FAQ | Are the LLM connections secure?#

The LLM connections act as a secure API gateway between your applications and the underlying services. It sits between the Dataiku components and an API endpoint, transmitting the required requests to the relevant service.

LLM connection security.

This gateway is set by an administrator and allows you to:

  • Control the user access.

  • Enable security measures such as rate limiting, network, and tuning parameters (to define the number of retries, timeout, and maximum parallelism).

  • Apply security policies.

Centrally manage access keys, models, and permissions#

When configuring the LLM connections, the administrator uses an API Key (or references an S3 connection for AWS Bedrock) and defines which models are made available.

Note

A connection to Hugging Face does not require any credential or API key.

This ensures that access keys are centrally managed and that only approved services are used.

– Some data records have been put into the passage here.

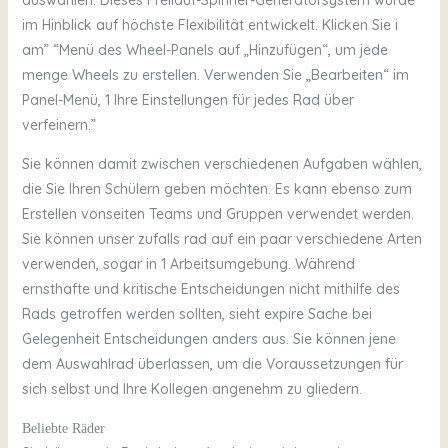
im Hinblick auf höchste Flexibilität entwickelt. Klicken Sie i
am” “Menü des Wheel-Panels auf „Hinzufügen“, um jede
menge Wheels zu erstellen. Verwenden Sie „Bearbeiten“ im
Panel-Menü, 1 Ihre Einstellungen für jedes Rad über
verfeinern.”
Sie können damit zwischen verschiedenen Aufgaben wählen,
die Sie Ihren Schülern geben möchten. Es kann ebenso zum
Erstellen vonseiten Teams und Gruppen verwendet werden.
Sie können unser zufalls rad auf ein paar verschiedene Arten
verwenden, sogar in 1 Arbeitsumgebung. Während
ernsthafte und kritische Entscheidungen nicht mithilfe des
Rads getroffen werden sollten, sieht expire Sache bei
Gelegenheit Entscheidungen anders aus. Sie können jene
dem Auswahlrad überlassen, um die Voraussetzungen für
sich selbst und Ihre Kollegen angenehm zu gliedern.
Beliebte Räder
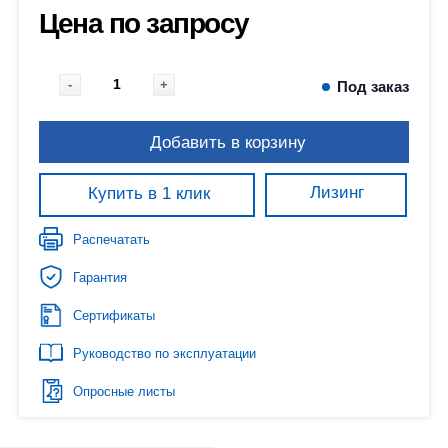
Цена по запросу
-
+
Под заказ
Добавить в корзину
Лизинг
Купить в 1 клик
Распечатать
Гарантия
Сертификаты
Руководство по эксплуатации
Опросные листы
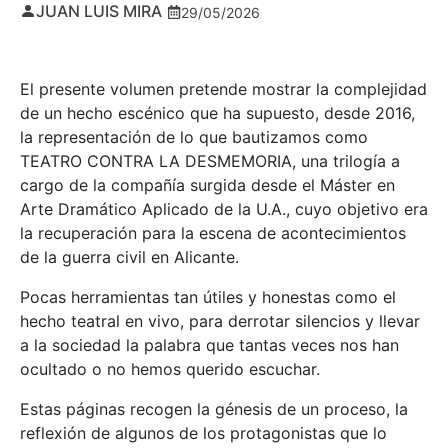
JUAN LUIS MIRA
29/05/2026
El presente volumen pretende mostrar la complejidad
de un hecho escénico que ha supuesto, desde 2016,
la representación de lo que bautizamos como
TEATRO CONTRA LA DESMEMORIA, una trilogía a
cargo de la compañía surgida desde el Máster en
Arte Dramático Aplicado de la U.A., cuyo objetivo era
la recuperación para la escena de acontecimientos
de la guerra civil en Alicante.
Pocas herramientas tan útiles y honestas como el
hecho teatral en vivo, para derrotar silencios y llevar
a la sociedad la palabra que tantas veces nos han
ocultado o no hemos querido escuchar.
Estas páginas recogen la génesis de un proceso, la
reflexión de algunos de los protagonistas que lo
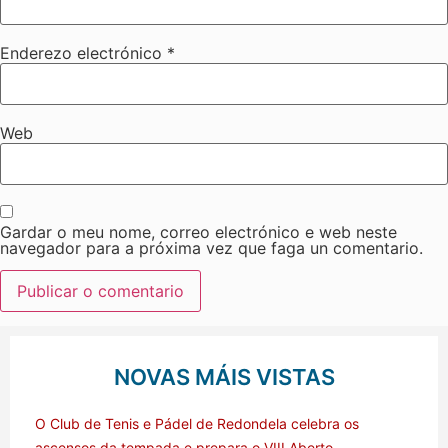
Enderezo electrónico
*
Web
Gardar o meu nome, correo electrónico e web neste
navegador para a próxima vez que faga un comentario.
NOVAS MÁIS VISTAS
O Club de Tenis e Pádel de Redondela celebra os
ascensos da tempada e prepara o VIII Aberto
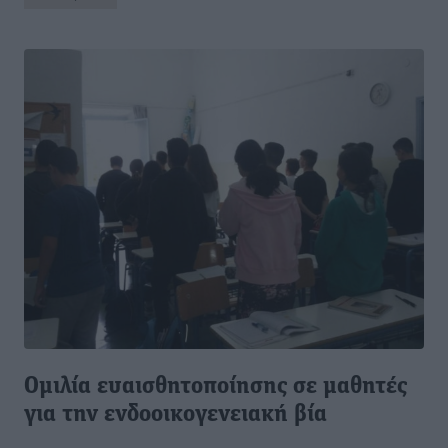
Ομιλία ευαισθητοποίησης σε μαθητές
για την ενδοοικογενειακή βία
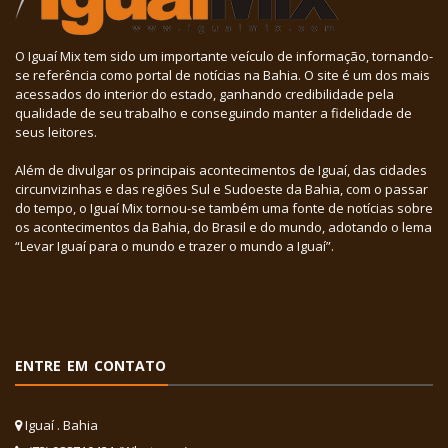
O Iguaí Mix tem sido um importante veículo de informação, tornando-
se referência como portal de notícias na Bahia. O site é um dos mais
acessados do interior do estado, ganhando credibilidade pela
qualidade de seu trabalho e conseguindo manter a fidelidade de
seus leitores.
Além de divulgar os principais acontecimentos de Iguaí, das cidades
circunvizinhas e das regiões Sul e Sudoeste da Bahia, com o passar
do tempo, o Iguaí Mix tornou-se também uma fonte de notícias sobre
os acontecimentos da Bahia, do Brasil e do mundo, adotando o lema
“Levar Iguaí para o mundo e trazer o mundo a Iguaí”.
ENTRE EM CONTATO
Iguaí . Bahia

The administrators also configure the security settings at the connection level to define which user groups can use the connection, thus ensuring the underlying services are properly managed.

Screenshot of the security settings for an LLM connection.

Use filters to detect and manage sensitive data#

Still at the connection level, the administrators can define a certain number of filters and moderation techniques to restrict the most sensitive data sent to self-hosted, private LLMs for example.

The LLM connections currently provide two main filters to detect and manage sensitive data:

  • PII (Personal Identifiable Information) detection

  • Forbidden terms

PII detection#

The PII detection allows you to filter every query and define an action to take (reject the query, replace the PII with a placeholder, etc.).

It leverages the presidio library.

Screenshot of the PII detection settings in LLM connections.

Forbidden terms#

The administrator can add forbidden term filters for both queries and responses, to remove specific data from input or outputs.

The filter defines the source dataset that contains the forbidden terms and a matching mode.

Screenshot of the Forbidden terms settings in LLM connections.